Submitted by mocha_sweetheart t3_zw253n in singularity
Surur t1_j1zszbi wrote
Reply to comment by IonizingKoala in Driverless cars and electric cars being displayed as the pinnacle of future transportation engineering is just… wrong. Car-based infrastructure is inefficient, bad for the environment and we already have better technologies in other fields that could help more. An in depth analysis by mocha_sweetheart
> Also the cost of self-driving cars is relevant, because that was your response to the whole working-while-commuting point.
Are you forgetting which sub you are on? Why is the current price of self-driving, which is not practically available yet, relevant?
> I'm just under no illusions that it's somehow an efficient and effective commute method for everybody in a dense city like Manhattan/Paris/Tokyo.
The issue is not driving, it's the density of the city. The solution is not promoting even greater and greater density by laying on denser and denser transport. It is promoting development outside of the city, so people can travel in security and comfort using personal transport. Why put people through commuter hell so they can promote the growth of Paris?
And people love driving btw (and if you think this is a biased source, read a paper all about why people love car culture here).
IonizingKoala t1_j20owrn wrote
Lower density is expensive. You're spreading out infrastructure costs to less households and businesses, increasing commute times (sure, cars are faster than the bus, but in urban areas is usually the same speed as the subway and walking and cycling), and generally taking up a larger environmental footprint.
Of course I don't want to live in Hong Kong or Singapore core, that's way too crammed. But if we look at Tokyo, which is second in urban development size only to NYC, and is the same size as the state of Connecticut, their population density is not high at all. 200-400 US cities would have higher population density than the Greater Tokyo Area.
Correct me if I'm wrong, but what you want is a medium density, larger urban area kinda like Greater Tokyo or NYC, with everyone free to drive wherever they want with manageable traffic.

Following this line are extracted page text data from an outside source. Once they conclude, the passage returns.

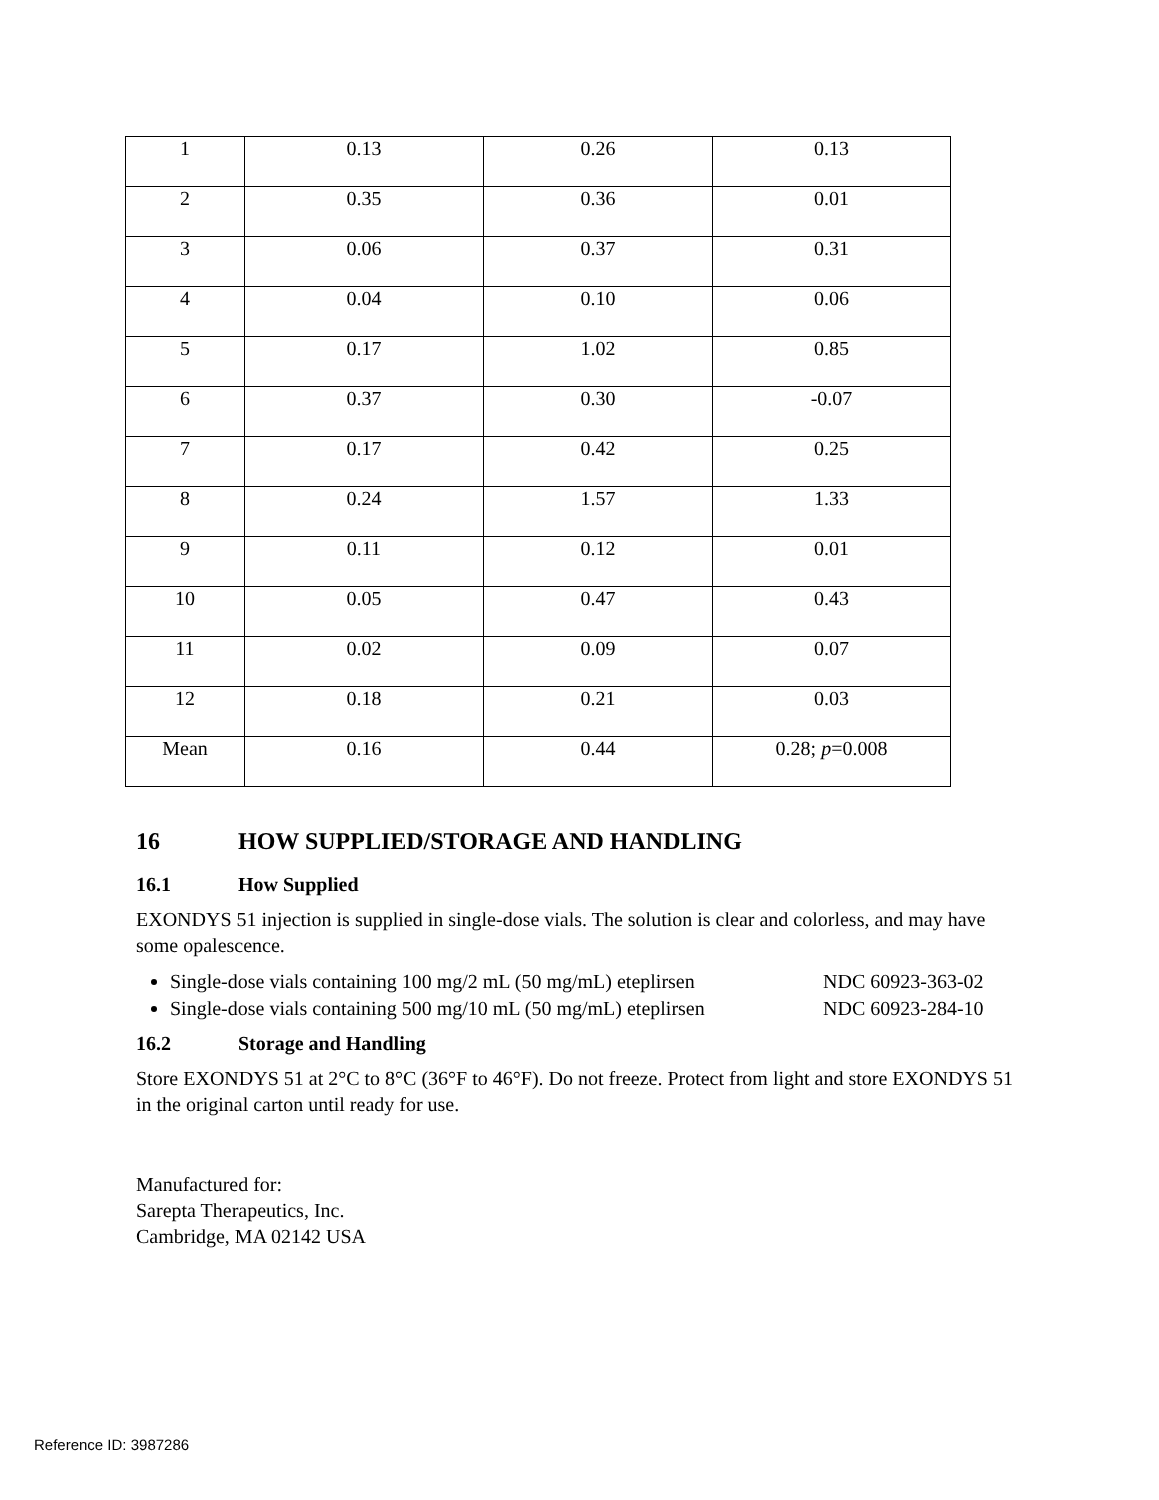| 1 | 0.13 | 0.26 | 0.13 |
| 2 | 0.35 | 0.36 | 0.01 |
| 3 | 0.06 | 0.37 | 0.31 |
| 4 | 0.04 | 0.10 | 0.06 |
| 5 | 0.17 | 1.02 | 0.85 |
| 6 | 0.37 | 0.30 | -0.07 |
| 7 | 0.17 | 0.42 | 0.25 |
| 8 | 0.24 | 1.57 | 1.33 |
| 9 | 0.11 | 0.12 | 0.01 |
| 10 | 0.05 | 0.47 | 0.43 |
| 11 | 0.02 | 0.09 | 0.07 |
| 12 | 0.18 | 0.21 | 0.03 |
| Mean | 0.16 | 0.44 | 0.28; p =0.008 |
16 HOW SUPPLIED/STORAGE AND HANDLING
16.1 How Supplied
EXONDYS 51 injection is supplied in single-dose vials. The solution is clear and colorless, and may have some opalescence.
Single-dose vials containing 100 mg/2 mL (50 mg/mL) eteplirsen NDC 60923-363-02
Single-dose vials containing 500 mg/10 mL (50 mg/mL) eteplirsen NDC 60923-284-10
16.2 Storage and Handling
Store EXONDYS 51 at 2°C to 8°C (36°F to 46°F). Do not freeze. Protect from light and store EXONDYS 51 in the original carton until ready for use.
Manufactured for:
Sarepta Therapeutics, Inc.
Cambridge, MA 02142 USA
Reference ID: 3987286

This exists in reality, except car ownership is pretty low for Tokyo, and in NYC's car ownership is mostly centred in the suburbs. https://edc.nyc/article/new-yorkers-and-their-cars
So when people are free to choose, only 10-40% of households in your ideal metro area (can't say city cause it's too sparse) choose car ownership. That's not out of poverty, Tokyo and NYC are among the highest earning cities in the world.
What makes those two cities livable and world-class is the public transit that connects the various boroughs together. NYC needs to improve in this regard because they don't have a ring line yet, but Tokyo is pretty good at it. I also picked two random spots in Tokyo, and though car is faster by 10 minutes when it's quiet, it's an hour slower if there's traffic.
The Greater Toronto Area is an example of what happens when you have a medium density, large metro area without good inter-borough public transit (and mediocre intra-borough PT outside of Toronto proper). You have all the high costs of urban living (you gotta pay for each borough's budgets as a separate city, as well as the huge road infrastructure costs) with few of the benefits (suburbs are isolated, you get this very Americanized feel of restrictive zoning and stroads, etc).
You can't pick and choose what aspects of our reality to address; the current price of Self-Driving (nevermind it's not SAE Level 5 yet) matters because it's real life. Just because the topic is Singularitarianism doesn't mean we are allowed to toss money and resource scarcity out the window. Or else I can say hey, singularity, cities won't be necessary anymore because we can live in underground pods and interact in Web 5.0.
Surur t1_j217966 wrote
> Or else I can say hey, singularity, cities won't be necessary anymore because we can live in underground pods and interact in Web 5.0.
Obviously - the person who brought this topic here was an idiot obviously.
> Correct me if I'm wrong, but what you want is a medium density, larger urban area kinda like Greater Tokyo or NYC, with everyone free to drive wherever they want with manageable traffic.
No one would call Tokyo on NYC medium density. NYC has the highest PT use in USA. Its obviously a terrible example of a livable city, as is Tokyo, famous for its PT crush.
Polycentric development is what's needed to give people the room they need to breathe.
In the future we will need less farmland, and we should reclaim that for living space.